The Dodd-Frank Wall Street Reform and Consumer Protection Act's conflict minerals provision has emerged as one of the more controversial requirements because of its potential significant impact on public companies (26 CCW 13, 1/12/11).The reform statute's Section 1502 directs the SEC to impose additional disclosure requirements on issuers that use cassiterite, columbite-tantalite, gold, wolframite or their derivatives—so-called “conflict minerals”—from the Democratic Republic of Congo and neighboring countries. The provision—an amendment introduced by then-Sen. Sam Brownback (R-Kan.) and co-sponsored by a bipartisan group of lawmakers—was intended to stem the financing of armed conflict in the region through the reporting requirements.The SEC issued a proposal under Section 1502 in December (25 CCW 385, 12/29/10).
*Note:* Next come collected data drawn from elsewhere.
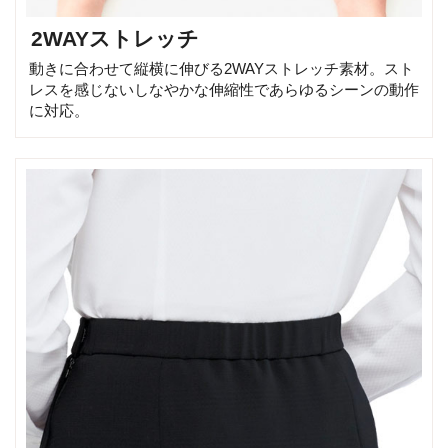
2WAYストレッチ
動きに合わせて縦横に伸びる2WAYストレッチ素材。スト
レスを感じないしなやかな伸縮性であらゆるシーンの動作
に対応。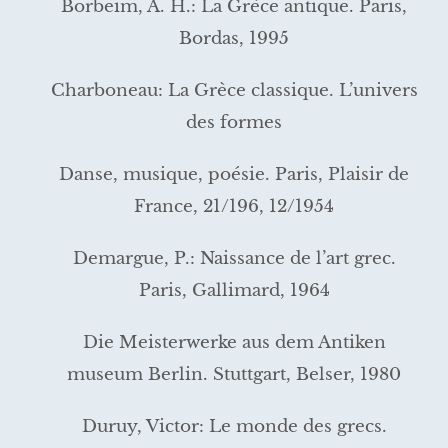
Borbeim, A. H.: La Grèce antique. Paris,
Bordas, 1995
Charboneau: La Grèce classique. L’univers
des formes
Danse, musique, poésie. Paris, Plaisir de
France, 21/196, 12/1954
Demargue, P.: Naissance de l’art grec.
Paris, Gallimard, 1964
Die Meisterwerke aus dem Antiken
museum Berlin. Stuttgart, Belser, 1980
Duruy, Victor: Le monde des grecs.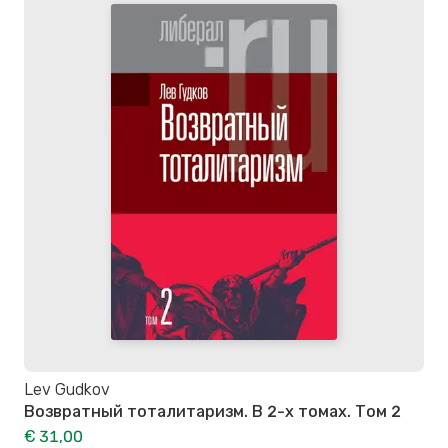
Lev Gudkov
Возвратный тоталитаризм. В 2-х томах. Том 2
€ 31,00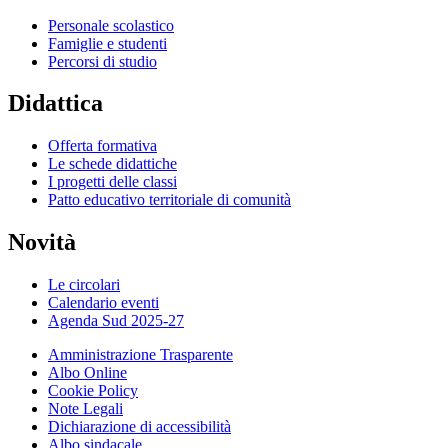
Personale scolastico
Famiglie e studenti
Percorsi di studio
Didattica
Offerta formativa
Le schede didattiche
I progetti delle classi
Patto educativo territoriale di comunità
Novità
Le circolari
Calendario eventi
Agenda Sud 2025-27
Amministrazione Trasparente
Albo Online
Cookie Policy
Note Legali
Dichiarazione di accessibilità
Albo sindacale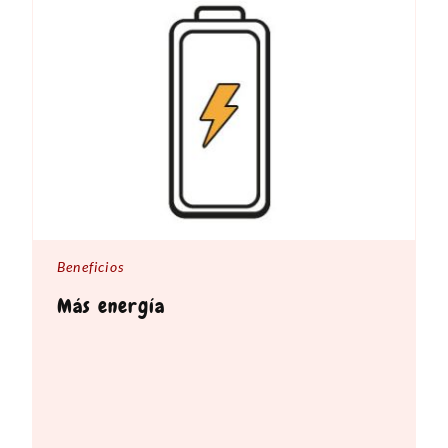
Beneficios
Más energía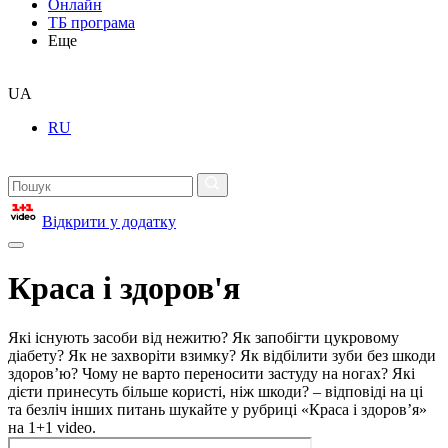
Онлайн
ТБ програма
Еще
UA
RU
Відкрити у додатку
Краса і здоров'я
Які існують засоби від нежитю? Як запобігти цукровому
діабету? Як не захворіти взимку? Як відбілити зуби без шкоди
здоров’ю? Чому не варто переносити застуду на ногах? Які
дієти принесуть більше користі, ніж шкоди? – відповіді на ці
та безліч інших питань шукайте у рубриці «Краса і здоров’я»
на 1+1 video.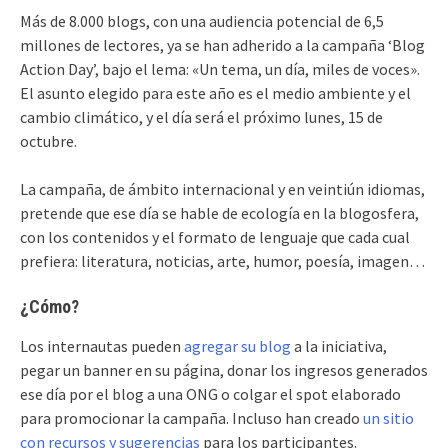
Más de 8.000 blogs, con una audiencia potencial de 6,5
millones de lectores, ya se han adherido a la campaña ‘Blog
Action Day’, bajo el lema: «Un tema, un día, miles de voces».
El asunto elegido para este año es el medio ambiente y el
cambio climático, y el día será el próximo lunes, 15 de
octubre.
La campaña, de ámbito internacional y en veintiún idiomas,
pretende que ese día se hable de ecología en la blogosfera,
con los contenidos y el formato de lenguaje que cada cual
prefiera: literatura, noticias, arte, humor, poesía, imagen…
¿Cómo?
Los internautas pueden
agregar su blog
a la iniciativa,
pegar un banner en su página, donar los ingresos generados
ese día por el blog a una ONG o colgar el spot elaborado
para promocionar la campaña. Incluso han creado
un sitio
con recursos y sugerencias
para los participantes.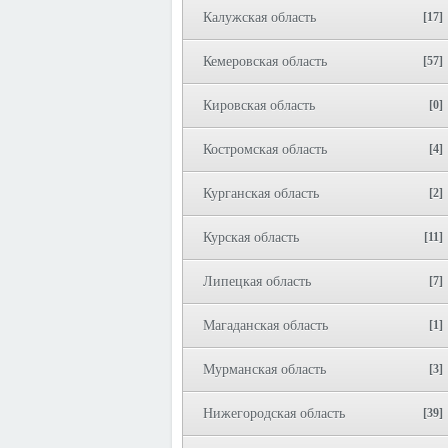
Калужская область
[17]
Кемеровская область
[57]
Кировская область
[0]
Костромская область
[4]
Курганская область
[2]
Курская область
[11]
Липецкая область
[7]
Магаданская область
[1]
Мурманская область
[3]
Нижегородская область
[39]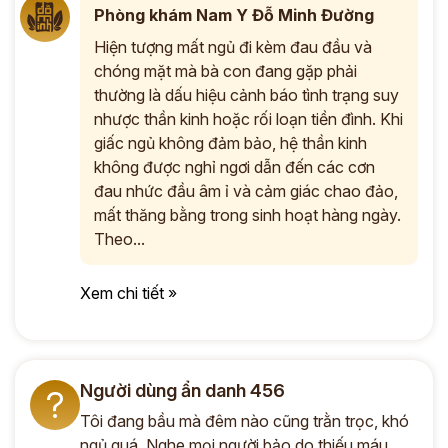
Phòng khám Nam Y Đỗ Minh Đường
Hiện tượng mất ngủ đi kèm đau đầu và
chóng mặt mà bà con đang gặp phải
thường là dấu hiệu cảnh báo tình trạng suy
nhược thần kinh hoặc rối loạn tiền đình. Khi
giấc ngủ không đảm bảo, hệ thần kinh
không được nghỉ ngơi dẫn đến các cơn
đau nhức đầu âm ỉ và cảm giác chao đảo,
mất thăng bằng trong sinh hoạt hàng ngày.
Theo...
Xem chi tiết »
Người dùng ẩn danh 456
?
Tôi đang bầu mà đêm nào cũng trằn trọc, khó
ngủ quá. Nghe mọi người bảo do thiếu máu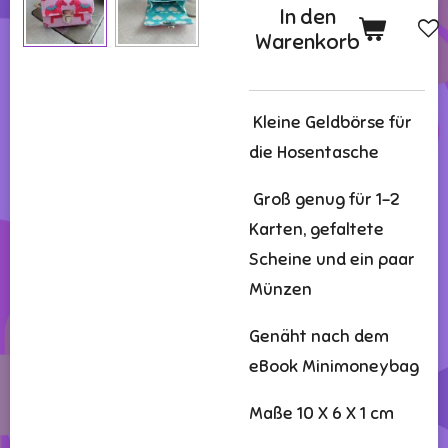
In den
Warenkorb
Kleine Geldbörse für
die Hosentasche
Groß genug für 1-2
Karten, gefaltete
Scheine und ein paar
Münzen
Genäht nach dem
eBook Minimoneybag
Maße 10 X 6 X 1 cm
However, experiencing pushback from business interests, the SEC extended the comment period for the proposal, and pushed final action on it to the August to December timeframe (26 CCW 35, 2/2/11; 26 CCW 125, 4/20/11). ...
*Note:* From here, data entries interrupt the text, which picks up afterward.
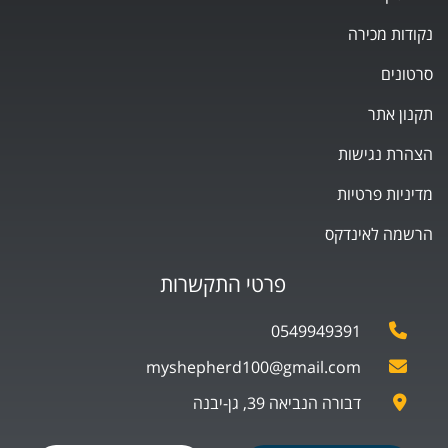
נקודות מכירה
סרטונים
תקנון אתר
הצהרת נגישות
מדיניות פרטיות
הרשמה לאינדקס
פרטי התקשרות
0549949391
myshepherd100@gmail.com
דבורה הנביאה 39, גן-יבנה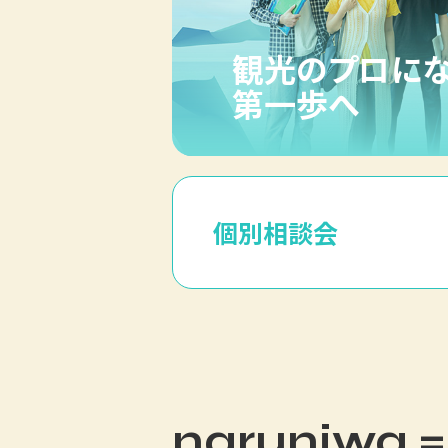
観光のプロに
第一歩へ
個別相談会
naruniwa =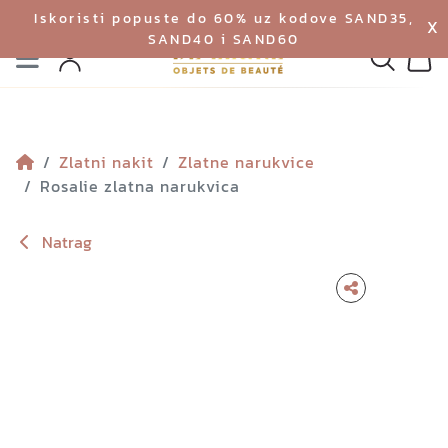
Iskoristi popuste do 60% uz kodove SAND35,
X
SAND40 i SAND60
Izbornik
Pretraga
Profil
Koš
Zlatni nakit
Zlatne narukvice
Rosalie zlatna narukvica
Natrag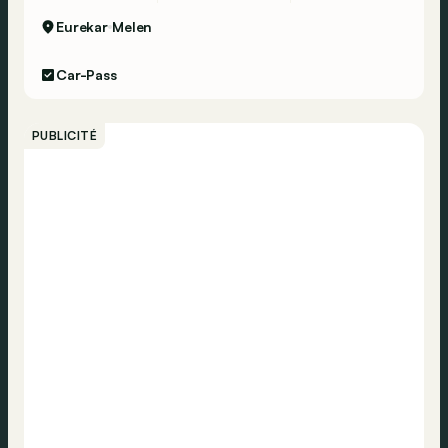
Eurekar
Melen
Car-Pass
PUBLICITÉ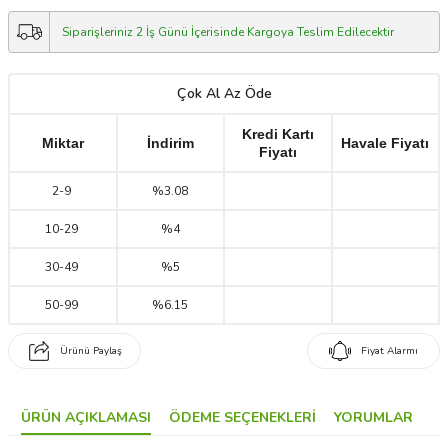
Siparişleriniz 2 İş Günü İçerisinde Kargoya Teslim Edilecektir
Çok Al Az Öde
Kredi Kartı
Miktar
İndirim
Havale Fiyatı
Fiyatı
2
-
9
%3.08
10
-
29
%4
30
-
49
%5
50
-
99
%6.15
Ürünü Paylaş
Fiyat Alarmı
ÜRÜN AÇIKLAMASI
ÖDEME SEÇENEKLERI
YORUMLAR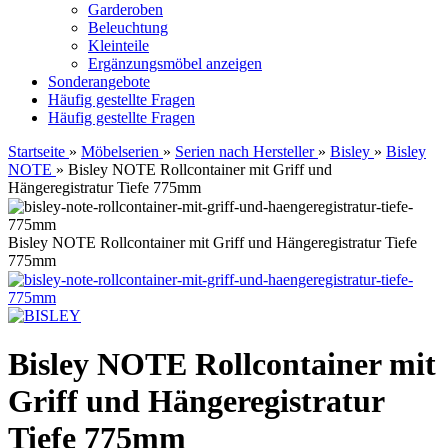
Garderoben
Beleuchtung
Kleinteile
Ergänzungsmöbel anzeigen
Sonderangebote
Häufig gestellte Fragen
Häufig gestellte Fragen
Startseite
»
Möbelserien
»
Serien nach Hersteller
»
Bisley
»
Bisley
NOTE
»
Bisley NOTE Rollcontainer mit Griff und
Hängeregistratur Tiefe 775mm
Bisley NOTE Rollcontainer mit Griff und Hängeregistratur Tiefe
775mm
Bisley NOTE Rollcontainer mit
Griff und Hängeregistratur
Tiefe 775mm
Meanwhile, the commission has come under pressure from Congress and human rights groups to finalize the rulemaking. Conversely, the U.S. Chamber of Commerce urged the SEC in a July letter to hold a second comment period for its proposal, citing the need for more cost-benefit analysis of the requirements (26 CCW 249, 8/17/11).
I've posted on conflict minerals disclosure twice previously. In February 2011, I quoted a discussion of the issue by Broc Romanek and opined that:
My guess is that the costs of providing this disclosure are going to vastly exceed the benefits to investors. As such, it is yet another example of how narrow interest groups were able to hijack the legislative process during Dodd-Frank's drafting so as to advance an agenda wholly distinct from the financial crisis. It's thus also an example of how Congress keeps raising the cost of being public. It's thus yet another example of why American capital markets are losing their competitive standing in the global economy.
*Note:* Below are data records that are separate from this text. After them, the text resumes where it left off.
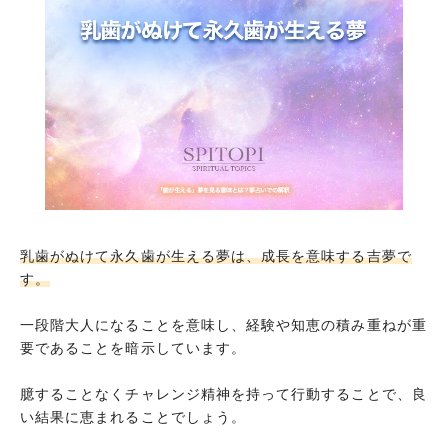
親知らずが生える夢
歯が生えないはずなのに歯が生える夢
犬歯が生える夢
臼歯が生える夢
門歯が生える夢
家族の歯が生える夢
黄ばんだ歯が生える夢
黒い歯が生える夢
乳歯がぬけて永久歯が生える夢は、成長を意味する吉夢で
す。
赤い歯が生える夢
金色の歯が生える夢
一段階大人になることを意味し、経験や知恵の積み重ねが重
要であることを暗示しています。
生えた歯を抜いてしまう夢
生えた歯が抜かれる夢
臆することなくチャレンジ精神を持って行動することで、良
い結果に恵まれることでしょう。
サメの歯が生える夢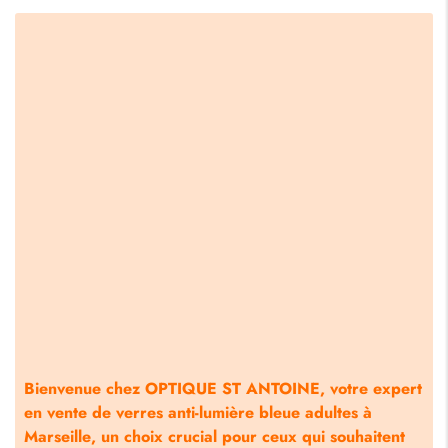
Bienvenue chez OPTIQUE ST ANTOINE, votre expert
en
vente de verres anti-lumière bleue adultes à
Marseille
, un choix crucial pour ceux qui souhaitent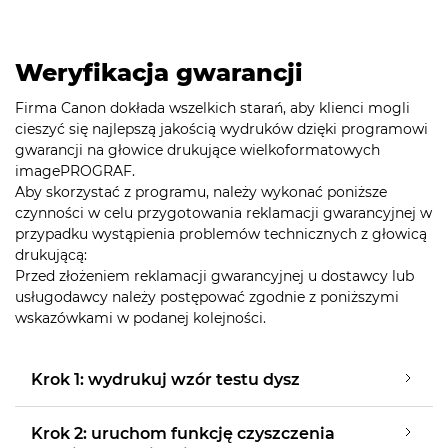
Weryfikacja gwarancji
Firma Canon dokłada wszelkich starań, aby klienci mogli
cieszyć się najlepszą jakością wydruków dzięki programowi
gwarancji na głowice drukujące wielkoformatowych
imagePROGRAF.
Aby skorzystać z programu, należy wykonać poniższe
czynności w celu przygotowania reklamacji gwarancyjnej w
przypadku wystąpienia problemów technicznych z głowicą
drukującą:
Przed złożeniem reklamacji gwarancyjnej u dostawcy lub
usługodawcy należy postępować zgodnie z poniższymi
wskazówkami w podanej kolejności.
Krok 1: wydrukuj wzór testu dysz
Krok 2: uruchom funkcję czyszczenia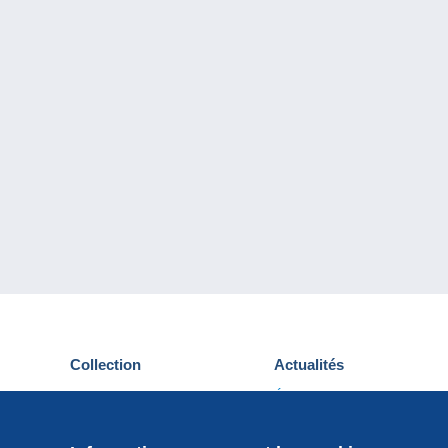
Collection
Actualités
Cartes postales
Événements Delcampe
Timbres
Concours
Monnaies & Billets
In May 2011, I quoted an earlier BNA report predicting that conflict mineral disclosures were going to be hugely expensive to prepare and noted that:
Congress seems to love what I call Kumbayah laws. Everybody on the Hill gets around in a circle, holds hands, condemns some (often admittedly heinous) abuse, sings a couple of choruses of Kumbayah, and then dumps the problem in somebody else's lap. Congress gets to feel good, NGOs pat them on the back, and it costs Congress nothing.
But somebody pays. Consider, for example, the mandate in Dodd-Frank that companies "certify that their products contain no conflict minerals from the Democratic Republic of the Congo (D.R.C.) and adjoining countries." BNA reports that this mandate is going to prove hugely expensive for companies--especially tech companies--and amount to a de facto embargo on such minerals ....
I continued:
Last year President Obama pledged to double US exports by 2015. As the Economist recently commented in a report on the declining value of the US dollar, however:
For Americans concerned about their country’s export prospects, the depressed value of the greenback ought to be good news. In February, the most recent month for which trade data are available, the dollar was 4.5% cheaper in real terms than a year earlier. But although America’s trade deficit did fall in February, it was only because exports fell less steeply than imports. That month’s deficit was still $6 billion higher than a year earlier, when Barack Obama announced a plan to double exports in five years. Achieving that will take more than a cheap currency.
One thing that would help top achieve that goal would be to stop heaping these sort of costs on US business. How about a 4 year freeze on Kumbayah laws?
I still think that a regulatory holiday isn't a bad idea. And I still think this rule is a bad idea.